Beyond This Cataclysm of Making & Unmaking
a review by Dan Manchester
November 2009
- Bellevue Literary Press, 2009
- Paperback, $14.95
- ISBN: 978-1-934137-12-3
Tinkers is the story of George Crosby’s final week (and a day) of life. It is also the story of his father’s life. And his father’s life as well. And generally of families. And reasonable horologists and their reasonably ticking clocks. It also contains at least one complete catalog of household items, an assortment of early 19th century Maine farm animals, disappearing American Indian hunting guides, a tattered bear rug that is treated as a bemusing family member, a funeral pyre for a field mouse, pastoral vignettes reminiscent of both Edward Hoagland and Thoreau, an epileptic poet and his lyrical prose, a father who exists only in “brief disturbances of shadow and light,” sentence upon beautiful sentence longer than this review, and so much more. All in a novel just shy of 200 pages.

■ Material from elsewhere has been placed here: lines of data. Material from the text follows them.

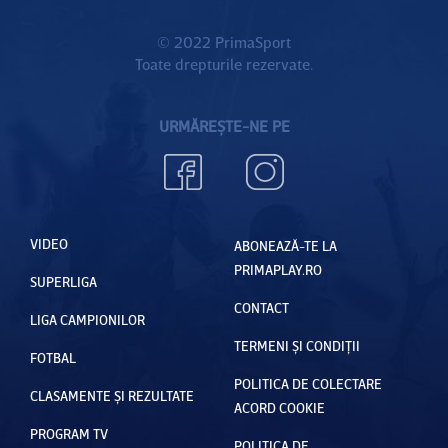
© 2022 PrimaSport
Toate drepturile rezervate.
URMĂREȘTE-NE PE
VIDEO
ABONEAZĂ-TE LA
PRIMAPLAY.RO
SUPERLIGA
CONTACT
LIGA CAMPIONILOR
TERMENI ȘI CONDIȚII
FOTBAL
POLITICA DE COLECTARE
CLASAMENTE ȘI REZULTATE
ACORD COOKIE
PROGRAM TV
POLITICA DE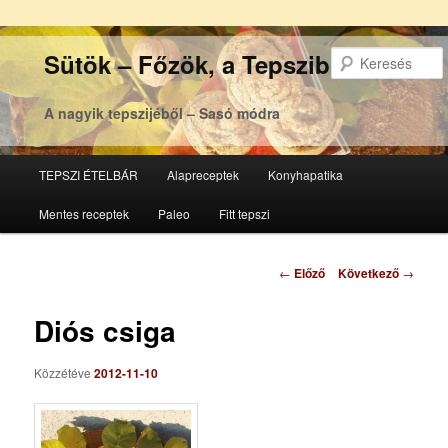
Sütök – Főzök, a Tepsziből
A nagyik tepszijéből – Sasó módra
Főmenü
TEPSZI ÉTELBÁR
Alapreceptek
Konyhapatika
Tovább
Tovább
Mentes receptek
Paleo
Fitt tepszi
az
a
elsődleges
másodlagos
Bejegyzés
←
Előző
Következő
→
navigáció
tartalomra
tartalomra
Diós csiga
Közzétéve
2012-11-10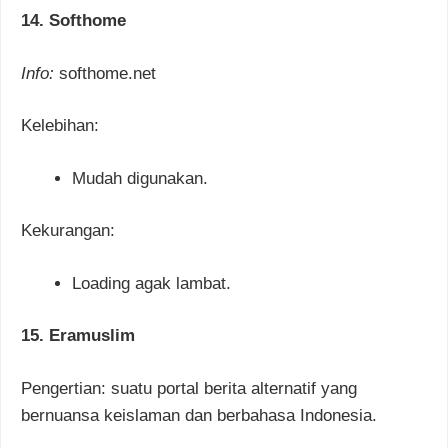
14. Softhome
Info:
softhome.net
Kelebihan:
Mudah digunakan.
Kekurangan:
Loading agak lambat.
15. Eramuslim
Pengertian: suatu portal berita alternatif yang
bernuansa keislaman dan berbahasa Indonesia.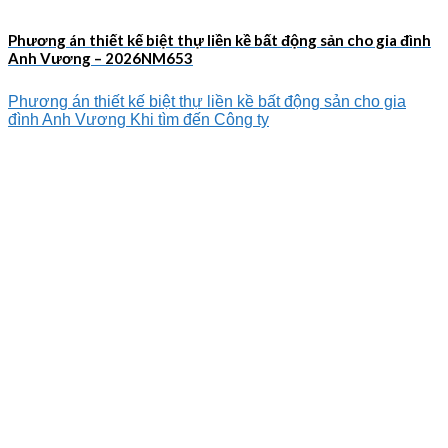
Phương án thiết kế biệt thự liền kề bất động sản cho gia đình
Anh Vương – 2026NM653
Phương án thiết kế biệt thự liền kề bất động sản cho gia
đình Anh Vương Khi tìm đến Công ty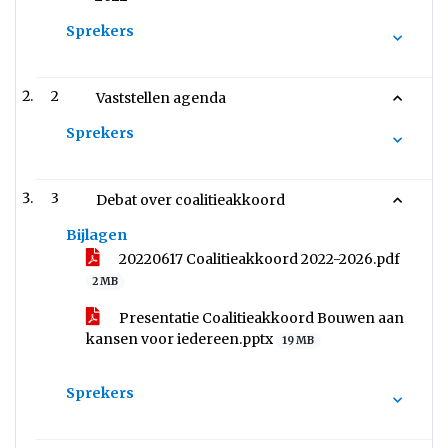
Sprekers
2
Vaststellen agenda
Sprekers
3
Debat over coalitieakkoord
Bijlagen
20220617 Coalitieakkoord 2022-2026.pdf
2 MB
Presentatie Coalitieakkoord Bouwen aan
kansen voor iedereen.pptx
19 MB
Sprekers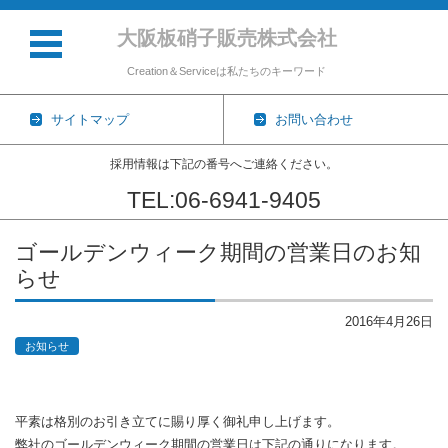
大阪板硝子販売株式会社
Creation＆Serviceは私たちのキーワード
サイトマップ
お問い合わせ
採用情報は下記の番号へご連絡ください。
TEL:06-6941-9405
コンテンツに移動
ゴールデンウィーク期間の営業日のお知
らせ
2016年4月26日
お知らせ
平素は格別のお引き立てに賜り厚く御礼申し上げます。
弊社のゴールデンウィーク期間の営業日は下記の通りになります。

While like Whitman, Tinkers does contain multitudes, it does not possess much by way of traditional plot. It is a meditation on life and time. It is the deathbed mental dismantling of a life and the lives that led to it; it is a skilled second-generation tinker taking his 80 years apart in hopes that it all might be put back together again in some working order. “The wonder of anything was that it was made in the first place,” George’s father, Howard, tells us in what may be a memory. “What persists beyond this cataclysm of making and unmaking?”
I say it may be a memory, because the third person narration jumps, like Billy Pilgrim, randomly through time. And occasionally moves to both first and second person. And incorporates the language and rhythms of antecedent eras and outside texts (including the wholly fictionalized and wonderful 1783 Reasonable Horologist pamphlet by the Rev. Kenner Davenport). Yet the parts making up these parts—Paul Harding’s words holding this story in place—are masterful. It becomes evident early in these pages that Tinkers is a finely crafted matrix of inter-working parts that add to something truly remarkable.
Dan Manchester is editor of Suss: Another Literary Journal.